=== Исходный текст ===

В поисках языка для христианского осмысления современности наше обращение к возможностям эстетики может показаться эксцентричным: и в самом деле, опыт Красоты как будто выбрасывает человека из захваченности и озадаченности повседневной жизнью. Но наш разговор пойдет о теоэстетике, или богословии красоты. Почему такая тема — «теоэстетика»? На то есть несколько причин. Самая поверхностная заключается в том, что богословие — это очень живое делание. С одной стороны, казалось бы, в нем ничего не происходит, кроме свидетельства об Истине, которая есть и будет. Однако, с другой стороны, в богословии всегда присутствует некоторое живое дыхание.

Нас интересует именно то, что «витает в воздухе» в современном православном богословии, где обычно не слишком часто происходят крупные события, — однако недавно в Америке вышло сразу две книги, посвященные теоэстетике. Они появились независимо одна от другой, авторы не договаривались друг с другом, это не произошло в рамках какой-либо одной школы или направления. Просто в разных местах появляются попытки богословствовать, и это богословие понимают как теоэстетику.

Сам термин «теоэстетика» родом из 60-х годов. Именно тогда католический богослов Ганс Урс фон Бальтазар предпринял величественное начинание, о котором будет речь идти подробно ниже: в период с 1961 по 1969 год он издал 7 огромных томов под названием «Слава Божия» и с подзаголовком «Теоэстетика». После их издания стало ясно, что это совершенно гениальное произведение, однако при этом было совершенно непонятно, что из этого вырастет и какое дальнейшее развитие это получит в богословии. И вот, неожиданным образом, начинание Бальтазара получило продолжение уже в православном богословии, причем интересно, что в Америке. Я говорю о книгах двух американских богословов. Первого зовут Дэвид Бентли Харт, а книга — «Красота бесконечного. Эстетика христианской истины». Второй автор — Джон Пантелеймон (Мануссакис) с книгой «Бог после метафизики. Теологическая эстетика». Это книги, написанные в совершенно разных философских и богословских традициях, они сильно отличаются по стилю и способу письма — но их объединяет то, что обе посвящены теоэстетике.

Конечно, православная традиция — это традиция, которая непосредственно примыкает к теоэстетике. Это совсем не новая тема в православии. Достаточно вспомнить «Добротолюбие», которое правильнее переводить «Красотолюбие» (греч. «Φιλοκαλία»). Одним из напоминаний о том, что тема красоты в православии вовсе не новая, а традиционная, исходная для христианского богословия вообще, являются работы Оливье Клемана. Например, на русском вышла его книга «Отблески света. Православное богословие красоты». В то же время теоэстетика — это живое начинание, которое расцвело в разных конфессиональных традициях: в католическом богословии, протестантском и православном. В этой области вырисовывается некоторое общее поле разговора и встречи.

=== Извлечённый материал ===

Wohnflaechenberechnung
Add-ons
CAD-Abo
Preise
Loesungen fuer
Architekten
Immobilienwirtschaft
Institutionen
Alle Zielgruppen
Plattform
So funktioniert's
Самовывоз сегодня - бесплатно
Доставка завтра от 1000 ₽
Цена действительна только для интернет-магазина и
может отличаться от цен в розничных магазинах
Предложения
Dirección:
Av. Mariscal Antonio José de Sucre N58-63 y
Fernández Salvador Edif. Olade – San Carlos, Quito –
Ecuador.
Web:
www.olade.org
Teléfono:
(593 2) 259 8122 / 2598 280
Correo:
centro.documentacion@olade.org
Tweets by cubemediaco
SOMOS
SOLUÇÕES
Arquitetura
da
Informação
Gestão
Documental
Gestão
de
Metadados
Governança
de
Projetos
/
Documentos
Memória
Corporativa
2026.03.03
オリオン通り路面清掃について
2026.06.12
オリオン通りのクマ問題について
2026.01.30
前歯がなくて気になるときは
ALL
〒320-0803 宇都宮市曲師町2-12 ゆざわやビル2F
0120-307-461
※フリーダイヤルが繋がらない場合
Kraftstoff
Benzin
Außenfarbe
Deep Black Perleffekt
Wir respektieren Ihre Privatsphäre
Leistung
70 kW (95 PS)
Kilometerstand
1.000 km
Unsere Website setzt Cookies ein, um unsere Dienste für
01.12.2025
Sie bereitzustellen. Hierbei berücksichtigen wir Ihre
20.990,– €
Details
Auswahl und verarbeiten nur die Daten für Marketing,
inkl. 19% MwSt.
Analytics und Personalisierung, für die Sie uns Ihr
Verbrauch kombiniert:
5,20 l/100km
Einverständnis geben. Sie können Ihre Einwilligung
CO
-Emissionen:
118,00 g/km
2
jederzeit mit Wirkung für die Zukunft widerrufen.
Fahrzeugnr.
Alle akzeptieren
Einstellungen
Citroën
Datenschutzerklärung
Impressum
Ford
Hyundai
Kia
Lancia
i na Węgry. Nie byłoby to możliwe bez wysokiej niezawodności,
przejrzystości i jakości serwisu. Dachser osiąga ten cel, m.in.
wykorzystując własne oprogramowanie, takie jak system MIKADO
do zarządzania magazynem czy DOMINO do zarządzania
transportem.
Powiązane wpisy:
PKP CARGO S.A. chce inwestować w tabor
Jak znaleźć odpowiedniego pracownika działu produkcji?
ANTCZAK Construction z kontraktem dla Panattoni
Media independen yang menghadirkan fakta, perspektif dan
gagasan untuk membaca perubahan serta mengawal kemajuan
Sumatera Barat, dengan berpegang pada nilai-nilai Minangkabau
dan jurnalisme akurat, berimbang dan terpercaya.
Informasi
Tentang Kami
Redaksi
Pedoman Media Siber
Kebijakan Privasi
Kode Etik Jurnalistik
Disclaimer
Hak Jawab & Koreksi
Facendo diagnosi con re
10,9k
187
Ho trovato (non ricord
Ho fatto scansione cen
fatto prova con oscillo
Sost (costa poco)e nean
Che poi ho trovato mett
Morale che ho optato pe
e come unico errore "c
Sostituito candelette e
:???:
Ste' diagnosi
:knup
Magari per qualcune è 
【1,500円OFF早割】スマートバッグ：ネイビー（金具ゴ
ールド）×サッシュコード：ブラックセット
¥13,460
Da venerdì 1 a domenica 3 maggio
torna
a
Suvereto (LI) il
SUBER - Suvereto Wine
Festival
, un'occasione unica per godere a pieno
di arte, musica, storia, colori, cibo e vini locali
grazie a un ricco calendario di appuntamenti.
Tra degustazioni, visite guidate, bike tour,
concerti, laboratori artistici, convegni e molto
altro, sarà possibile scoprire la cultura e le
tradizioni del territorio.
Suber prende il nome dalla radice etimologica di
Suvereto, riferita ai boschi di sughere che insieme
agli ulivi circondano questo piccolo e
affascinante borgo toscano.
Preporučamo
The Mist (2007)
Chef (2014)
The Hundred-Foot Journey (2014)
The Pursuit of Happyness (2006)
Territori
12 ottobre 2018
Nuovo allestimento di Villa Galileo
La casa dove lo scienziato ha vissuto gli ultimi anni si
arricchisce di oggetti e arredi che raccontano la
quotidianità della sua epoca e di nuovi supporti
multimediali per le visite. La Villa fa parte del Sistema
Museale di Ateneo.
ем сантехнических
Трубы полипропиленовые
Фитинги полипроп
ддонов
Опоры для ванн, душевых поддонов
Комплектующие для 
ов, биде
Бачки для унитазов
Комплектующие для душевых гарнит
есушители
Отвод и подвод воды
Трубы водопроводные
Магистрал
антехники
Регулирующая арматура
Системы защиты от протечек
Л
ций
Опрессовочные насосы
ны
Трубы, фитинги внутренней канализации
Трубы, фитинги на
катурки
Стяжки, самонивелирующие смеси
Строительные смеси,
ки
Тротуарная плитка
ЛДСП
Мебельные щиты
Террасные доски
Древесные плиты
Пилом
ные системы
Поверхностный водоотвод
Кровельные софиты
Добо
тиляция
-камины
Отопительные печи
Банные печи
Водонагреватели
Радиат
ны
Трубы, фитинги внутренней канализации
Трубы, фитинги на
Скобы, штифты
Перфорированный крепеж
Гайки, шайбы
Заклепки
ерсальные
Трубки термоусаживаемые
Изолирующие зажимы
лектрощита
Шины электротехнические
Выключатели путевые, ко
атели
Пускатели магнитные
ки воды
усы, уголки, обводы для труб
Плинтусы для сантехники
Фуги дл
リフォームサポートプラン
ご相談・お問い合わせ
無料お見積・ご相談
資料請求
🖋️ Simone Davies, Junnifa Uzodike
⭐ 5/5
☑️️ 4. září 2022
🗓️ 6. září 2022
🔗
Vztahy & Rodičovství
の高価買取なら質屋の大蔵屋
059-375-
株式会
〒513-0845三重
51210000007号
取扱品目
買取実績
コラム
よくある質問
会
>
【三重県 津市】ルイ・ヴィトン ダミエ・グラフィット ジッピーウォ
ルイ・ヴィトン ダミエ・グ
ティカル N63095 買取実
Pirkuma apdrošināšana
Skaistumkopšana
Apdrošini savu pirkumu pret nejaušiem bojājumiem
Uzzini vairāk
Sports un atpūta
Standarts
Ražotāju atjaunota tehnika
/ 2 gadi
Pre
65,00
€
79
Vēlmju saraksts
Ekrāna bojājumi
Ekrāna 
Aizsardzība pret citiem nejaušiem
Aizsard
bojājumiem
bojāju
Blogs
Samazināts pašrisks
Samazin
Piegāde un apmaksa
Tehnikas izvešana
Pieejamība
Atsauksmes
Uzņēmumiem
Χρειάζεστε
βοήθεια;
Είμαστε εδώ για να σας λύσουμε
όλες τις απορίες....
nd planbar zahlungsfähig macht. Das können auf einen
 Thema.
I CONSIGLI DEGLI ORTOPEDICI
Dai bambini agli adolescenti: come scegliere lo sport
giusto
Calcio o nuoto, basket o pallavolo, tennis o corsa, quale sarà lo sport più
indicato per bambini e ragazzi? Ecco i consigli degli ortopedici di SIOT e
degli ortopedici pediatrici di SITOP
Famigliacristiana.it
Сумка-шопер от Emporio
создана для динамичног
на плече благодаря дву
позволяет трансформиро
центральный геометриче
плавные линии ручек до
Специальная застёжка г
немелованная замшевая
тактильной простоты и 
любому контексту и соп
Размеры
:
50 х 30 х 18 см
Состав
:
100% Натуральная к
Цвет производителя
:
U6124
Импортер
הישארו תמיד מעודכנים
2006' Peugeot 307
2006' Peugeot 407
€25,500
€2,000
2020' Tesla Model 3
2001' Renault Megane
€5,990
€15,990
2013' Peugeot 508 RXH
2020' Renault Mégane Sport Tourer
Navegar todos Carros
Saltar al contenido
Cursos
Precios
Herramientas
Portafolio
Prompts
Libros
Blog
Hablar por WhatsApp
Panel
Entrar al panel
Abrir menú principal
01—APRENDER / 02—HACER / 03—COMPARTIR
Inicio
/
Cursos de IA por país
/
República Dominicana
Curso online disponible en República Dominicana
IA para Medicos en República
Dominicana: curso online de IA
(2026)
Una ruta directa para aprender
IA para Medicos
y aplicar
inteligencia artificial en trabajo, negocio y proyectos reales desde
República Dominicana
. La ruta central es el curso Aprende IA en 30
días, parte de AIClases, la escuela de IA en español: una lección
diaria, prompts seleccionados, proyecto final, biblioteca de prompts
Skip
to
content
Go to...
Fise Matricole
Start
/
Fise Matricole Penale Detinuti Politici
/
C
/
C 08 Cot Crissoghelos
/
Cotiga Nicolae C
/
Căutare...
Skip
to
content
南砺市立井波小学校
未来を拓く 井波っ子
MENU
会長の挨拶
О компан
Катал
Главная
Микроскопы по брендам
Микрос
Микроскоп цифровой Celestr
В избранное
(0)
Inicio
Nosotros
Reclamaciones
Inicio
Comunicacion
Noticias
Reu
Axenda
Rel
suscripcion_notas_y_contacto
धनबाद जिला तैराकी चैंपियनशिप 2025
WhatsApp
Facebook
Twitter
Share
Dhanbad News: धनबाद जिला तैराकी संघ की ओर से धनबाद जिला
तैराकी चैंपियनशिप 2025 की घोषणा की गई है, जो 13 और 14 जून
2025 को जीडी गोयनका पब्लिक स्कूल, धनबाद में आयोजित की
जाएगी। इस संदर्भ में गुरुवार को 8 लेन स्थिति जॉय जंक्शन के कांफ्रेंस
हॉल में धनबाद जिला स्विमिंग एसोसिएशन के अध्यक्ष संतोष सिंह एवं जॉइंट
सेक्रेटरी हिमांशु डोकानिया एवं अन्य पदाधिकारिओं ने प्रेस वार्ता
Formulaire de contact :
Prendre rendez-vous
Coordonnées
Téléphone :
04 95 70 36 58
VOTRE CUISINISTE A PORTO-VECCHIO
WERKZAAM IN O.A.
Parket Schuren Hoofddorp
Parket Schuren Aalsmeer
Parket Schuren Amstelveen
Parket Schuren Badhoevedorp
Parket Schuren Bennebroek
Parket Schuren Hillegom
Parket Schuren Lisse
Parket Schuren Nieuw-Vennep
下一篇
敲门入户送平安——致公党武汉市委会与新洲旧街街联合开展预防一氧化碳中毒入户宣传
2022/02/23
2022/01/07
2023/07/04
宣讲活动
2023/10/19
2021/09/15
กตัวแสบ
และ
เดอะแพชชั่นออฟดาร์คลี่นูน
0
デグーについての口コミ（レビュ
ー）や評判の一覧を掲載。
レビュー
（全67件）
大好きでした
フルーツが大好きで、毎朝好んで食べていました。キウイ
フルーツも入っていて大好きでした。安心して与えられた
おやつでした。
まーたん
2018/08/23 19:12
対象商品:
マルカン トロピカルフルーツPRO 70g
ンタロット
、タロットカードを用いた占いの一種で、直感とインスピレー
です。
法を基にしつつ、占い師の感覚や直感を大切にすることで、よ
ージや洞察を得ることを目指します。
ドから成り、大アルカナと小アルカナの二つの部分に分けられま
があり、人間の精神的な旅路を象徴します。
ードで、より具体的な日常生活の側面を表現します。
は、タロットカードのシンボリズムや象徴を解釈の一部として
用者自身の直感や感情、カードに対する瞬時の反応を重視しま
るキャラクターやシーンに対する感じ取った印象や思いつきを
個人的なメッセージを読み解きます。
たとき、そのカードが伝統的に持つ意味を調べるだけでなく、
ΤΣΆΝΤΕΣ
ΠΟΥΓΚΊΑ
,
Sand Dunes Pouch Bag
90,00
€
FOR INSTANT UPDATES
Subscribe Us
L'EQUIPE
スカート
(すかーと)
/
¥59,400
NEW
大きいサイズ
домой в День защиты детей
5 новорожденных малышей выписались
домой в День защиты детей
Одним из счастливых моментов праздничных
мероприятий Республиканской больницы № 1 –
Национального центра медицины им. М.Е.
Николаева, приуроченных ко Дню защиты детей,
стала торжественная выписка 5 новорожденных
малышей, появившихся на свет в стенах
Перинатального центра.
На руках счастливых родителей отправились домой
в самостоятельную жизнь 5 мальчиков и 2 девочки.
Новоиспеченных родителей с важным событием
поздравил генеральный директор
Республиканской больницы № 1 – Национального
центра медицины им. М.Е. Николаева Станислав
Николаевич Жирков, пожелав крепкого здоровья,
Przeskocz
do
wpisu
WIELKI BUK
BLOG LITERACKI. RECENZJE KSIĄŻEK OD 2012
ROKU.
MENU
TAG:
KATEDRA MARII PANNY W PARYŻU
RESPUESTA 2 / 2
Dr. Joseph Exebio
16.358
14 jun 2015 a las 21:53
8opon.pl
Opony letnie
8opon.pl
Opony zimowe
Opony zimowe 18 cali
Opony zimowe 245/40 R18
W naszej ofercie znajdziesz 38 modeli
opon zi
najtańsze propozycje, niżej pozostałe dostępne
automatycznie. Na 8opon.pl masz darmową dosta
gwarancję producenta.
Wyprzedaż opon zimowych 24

=== Что сделать ===
1 > Процитируйте дословно строки, приведённые выше после текста: с первой из них до строки, содержащей «Av. Mariscal Antonio José de Sucre N58-63 y», включительно.
2 > Продолжите текст о теоэстетике, начав сразу после его последнего предложения.

=== Ответы к заданиям ===
1 >
Wohnflaechenberechnung
Add-ons
CAD-Abo
Preise
Loesungen fuer
Architekten
Immobilienwirtschaft
Institutionen
Alle Zielgruppen
Plattform
So funktioniert's
Самовывоз сегодня - бесплатно
Доставка завтра от 1000 ₽
Цена действительна только для интернет-магазина и
может отличаться от цен в розничных магазинах
Предложения
Dirección:
Av. Mariscal Antonio José de Sucre N58-63 y

2 >
Для начала стоит сказать пару слов о красоте и ее положении в современном знании.

Богословие — это такое дело, которое требует решимости и понимания, с чего начинать. Богословствовать начинают по-разному. Максима, которая принадлежит Бальтазару, заключается в том, что три великие трансценденталии — истина, добро и красота — в некотором смысле можно понять как три начинания богословствования. Можно первым ставить вопрос об истине, можно — вопрос о благе. Точка отсчета богословствования Бальтазара — в наблюдении, что богословы подозрительным образом давно не начинали с красоты.

В 60-е годы, когда Бальтазар сделал это наблюдение, красота оказалась потесненной из сферы систематического богословия. Конечно, о красоте говорили, но с нее не начинали, — а Бальтазар предпринял попытку с нее начать. Поэтому вопрос, который мы будем обсуждать, — собственно говоря, почему опыт встречи с красотой является первым богословием, и в каком смысле это так?

Надо сказать, что для меня тема красоты существенно связана с темой богословия общения или евхаристического богословия, темой глубокой и актуальной. Как-то так получается, что, с одной стороны, христианская жизнь центрирована Евхаристией, и когда мы пытаемся посмотреть на нашу жизнь по-христиански, то, казалось бы, мысль о ней должна развиваться исходя из опыта Евхаристии, опыта благодарения. Однако, с другой стороны, практически оказывается, что богословия, которое бы развивалось из опыта благодарения, почти не существует. И если мы будем пытаться посмотреть на богословие как богословие евхаристическое, то обнаружим, что теоэстетика занимает там принципиальное место.

Вопрос остается — каким образом мы можем описать богословие, которое начинается, во-первых, с опыта красоты, и во-вторых, с опыта благодарения? Это два больших вопроса, которые я попробую далее развить.

В ХХ веке так вышло, что понятие «красота» ушло даже из языка эстетики. Оно было изгнано, и вместо слова «красота» пришли какие-то другие, казалось бы, соразмерные ему понятия. Красота сегодня отстраняется в сторону посредством понятия «интересное». Обычно говорят так: в конце концов, красота — это наша субъективная иллюзия, это наша конструкция, это что-то внутри нас. А как только человек думает, что красота — это конструкция, то она перестает быть красотой. В красоте есть простое неотменимое свойство: красота таинственным образом приходит к нам и уходит от нас, когда мы не ждем. Очень важно, что красота есть нечто приходящее и никак не подчиняющееся нашим условиям. Это очень трудно объяснить в эпоху, когда конструктивизм стал просто здравым смыслом. Сегодня во всей социальной, политической теории, в гуманитарных науках — всё, что мы изучаем, есть конструкт. Человек конструирует, человек проектирует, человек достигает — и вдруг обнаруживается красота как то, что ведет себя как хочет.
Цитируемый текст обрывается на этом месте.